Resolve Just Enough Uncertainty to Move Forward
Many risk-averse leaders feel like they need to know all of the facts before they start anything, and have a hard time taking advantage of the learning and feedback that comes from getting started intelligently. Prototyping or testing an idea quickly can shed more light on the problem and reveal gaps you didn’t know about, which can get you to a working solution faster than thinking you can get all of the facts on the table up front. Don’t be reckless, but as you think about your options, think about the minimum you need to know to get started. Perficient’s CX AMP approach is designed for situations where you need to think big, but start small and act fast.
Align Your People
Traditional, everyday organizational structures are designed for resilience, repeatability, and, ultimately, high efficiency. But they are also designed for the daily operational routine. In our longitudinal CX IQ benchmark, we’ve proven over and over again that organizational alignment is the critical ingredient to digital transformation, because it bears itself out in the daily operational routine. Strategy says we need to ensure alignment, and current events would dictate that we need to rethink alignment. Last week, restaurant owners across the U.S. suddenly became delivery drivers and teachers had to develop online curriculums, many for the first time.

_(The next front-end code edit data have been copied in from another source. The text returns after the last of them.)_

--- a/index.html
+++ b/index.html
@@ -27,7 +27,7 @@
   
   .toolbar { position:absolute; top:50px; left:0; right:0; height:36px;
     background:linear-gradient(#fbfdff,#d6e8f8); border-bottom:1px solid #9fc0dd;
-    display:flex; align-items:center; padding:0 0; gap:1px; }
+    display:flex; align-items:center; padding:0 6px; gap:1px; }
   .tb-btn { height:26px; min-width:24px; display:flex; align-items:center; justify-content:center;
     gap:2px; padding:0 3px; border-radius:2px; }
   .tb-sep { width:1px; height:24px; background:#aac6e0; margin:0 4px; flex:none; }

We all need to think creatively about how to execute differently.
Customer Empathy
Empathy as a strategy is a relatively new concept, gaining a foothold with underlying approaches like Design Thinking and Jobs-To-Be-Done. Empathy comes from a deliberate and deep understanding of your customers problems, their needs and preferences, and how the world and the market is changing around them. We build empathy through quantitative and qualitative study, through our own experiences, and through experimentation and, let’s face it, some luck. Putting your customers first is nothing new, but understanding the broader dynamic – particularly how it might be changing at the regional, city, and even neighborhood level – right now is more critical than ever.
Build for Agility and Change
Hopefully your organization, its culture, and its systems are modular and flexible enough to adapt quickly. We have been shaping strategies that are as effective at reacting to changes as they are at meeting a specific goal, but we realize that not everyone has that level of agility.
Strategy is not the answer to everything right now, but I hope you keep these strategic tools in mind as you deal with ongoing uncertainty.